Not asking for the answer here obviously, just the steps needed to get off the ground.
 A: $$F(x)=\left(\frac{1}{3x-f(x)}\right)^4=\frac{1^4}{(3x-f(x))^4}=(3x-f(x))^{-4}$$
Then,
$$\frac{d}{dx}F(x)=-4\cdot(3x-f(x))^{-5}\cdot(3-f'(x))$$
A: $F'(x) = -4(13-f'(x))(13x-f(x))^{-5}$ by the Chain Rule
A: $$F(x)=\left(\frac{1}{3x-f(x)}\right)^4$$
Because if $F=g(x)^n$ then $F'=ng(x)^{n-1}g'(x)$
$$F'(x)=4(\frac{1}{3x-f(x)})^3(\frac{1}{3x-f(x)})'$$
Here the derivative of $ \frac 1 {g(x)}$ is $  \frac {-g(x)'} {g(x)^2}$
$$F'(x)=4(\frac{1}{3x-f(x)})^3(\frac{-3+f'(x)}{(3x-f(x))^2})$$
Therefore,
$$F'(x)=4\frac{(-3+f'(x))}{(3x-f(x))^5}$$
A: For problems in which appear products, quotients and powers, logarithmic differentiation make life much easier.

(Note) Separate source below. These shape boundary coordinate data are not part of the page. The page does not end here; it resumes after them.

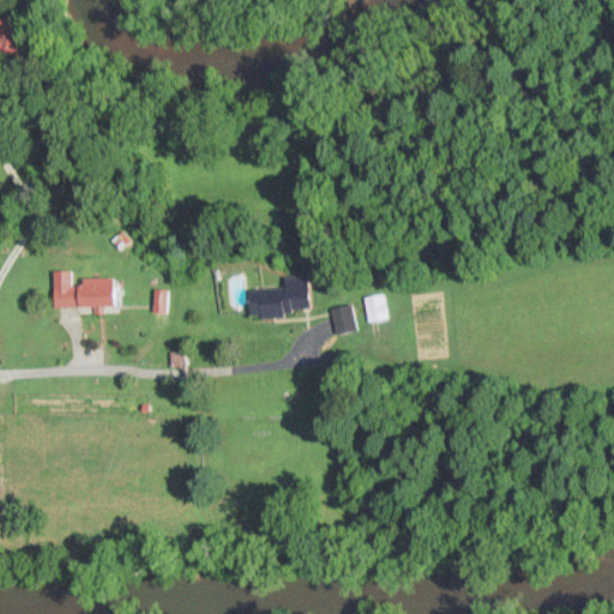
[(29,43),(11,13),(0,19),(0,56),(1,59),(29,43)]
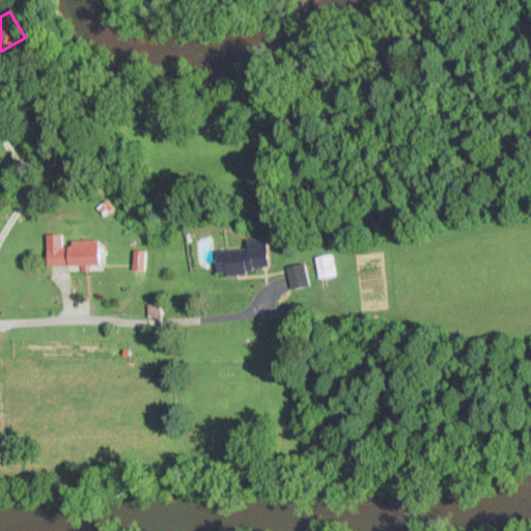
[(98,267),(98,241),(65,241),(65,234),(47,234),(47,267),(98,267)]
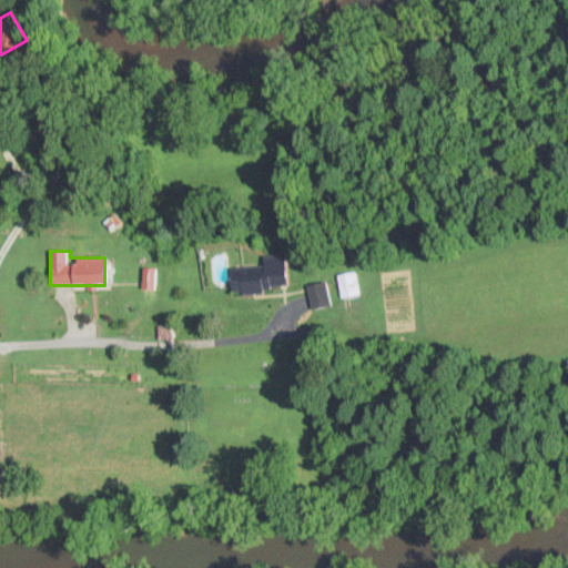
[(287,291),(286,255),(263,255),(263,266),(230,269),(231,293),(287,291)]
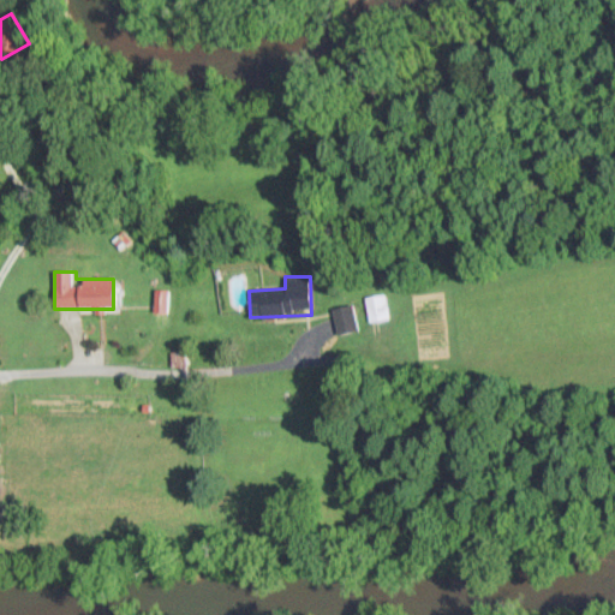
[(369,322),(390,321),(388,294),(366,297),(369,322)]
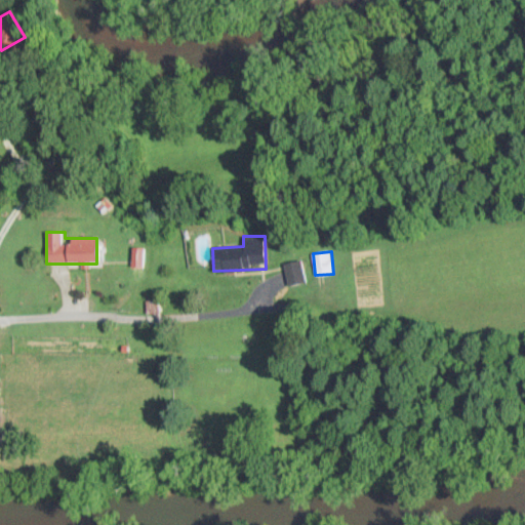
[(307,284),(304,260),(285,264),(288,286),(307,284)]
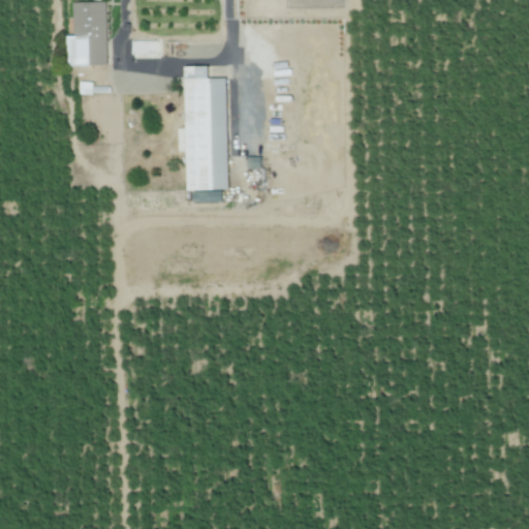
[(71,2),(72,35),(66,36),(66,65),(106,65),(106,1),(71,2)]
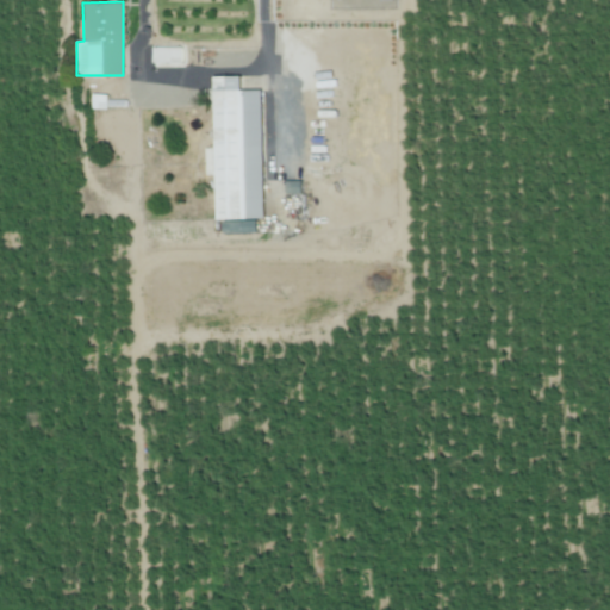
[(182,47),(153,47),(154,64),(184,63),(182,47)]
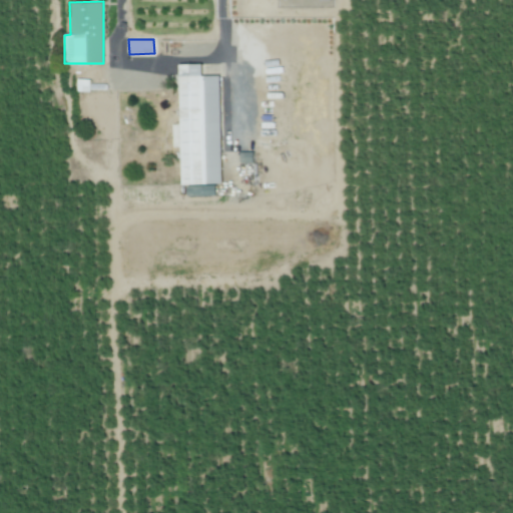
[(180,65),(183,185),(188,185),(188,195),(216,195),(216,183),(222,183),(220,75),(203,75),(203,64),(180,65)]
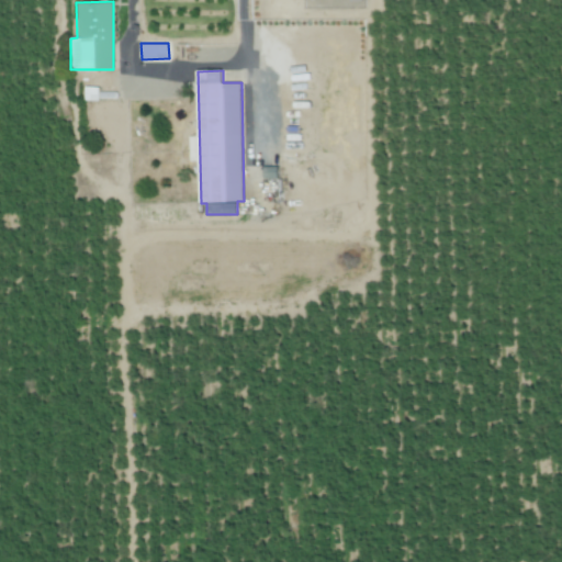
[(83,100),(97,100),(97,87),(85,87),(83,100)]
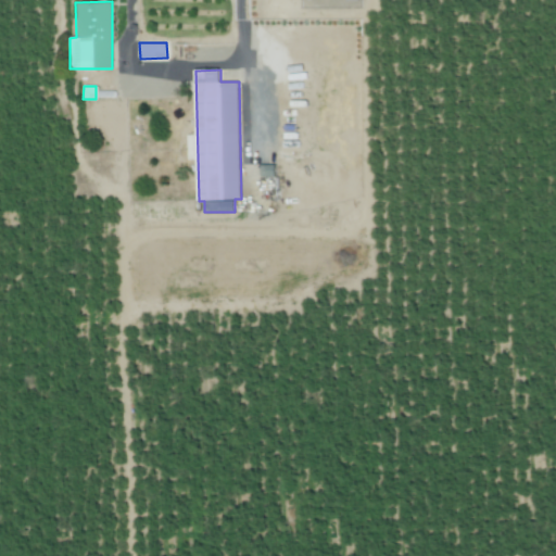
[(261,176),(275,177),(275,165),(261,164),(261,176)]
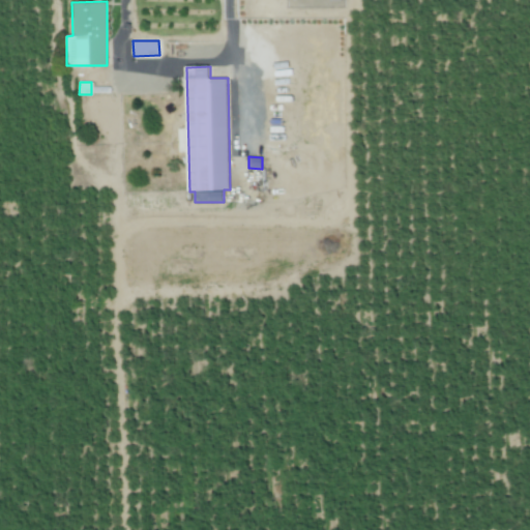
All buildings are outlined.
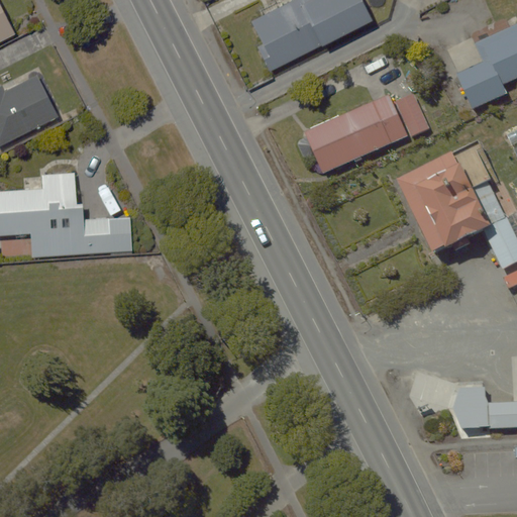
[(264,45),(260,47),(272,71),(373,18),(363,0),(276,0),(248,15),(264,45)]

To make the problem more complex, let me consider
$$F(x)=\frac{\left(a(x)+ b(x)\right)^m}{\left(c(x)+ d(x)\right)^n}$$ Take logarithms $$\log(F(x)=m\log\left(a(x)+ b(x)\right)-n\log\left(c(x)+ d(x)\right)$$ Differentiate $$\frac{F'(x)}{F(x)}=m\frac {a'(x)+ b'(x)}{a(x)+ b(x)}-n\frac {c'(x)+ d'(x)}{c(x)+ d(x)}$$ Then, use $$F'(x)=F(x)\times \left(\frac{F'(x)}{F(x)} \right)$$ and simplify.
If you thinks about it, it is the cheapest way to use if you have to code it.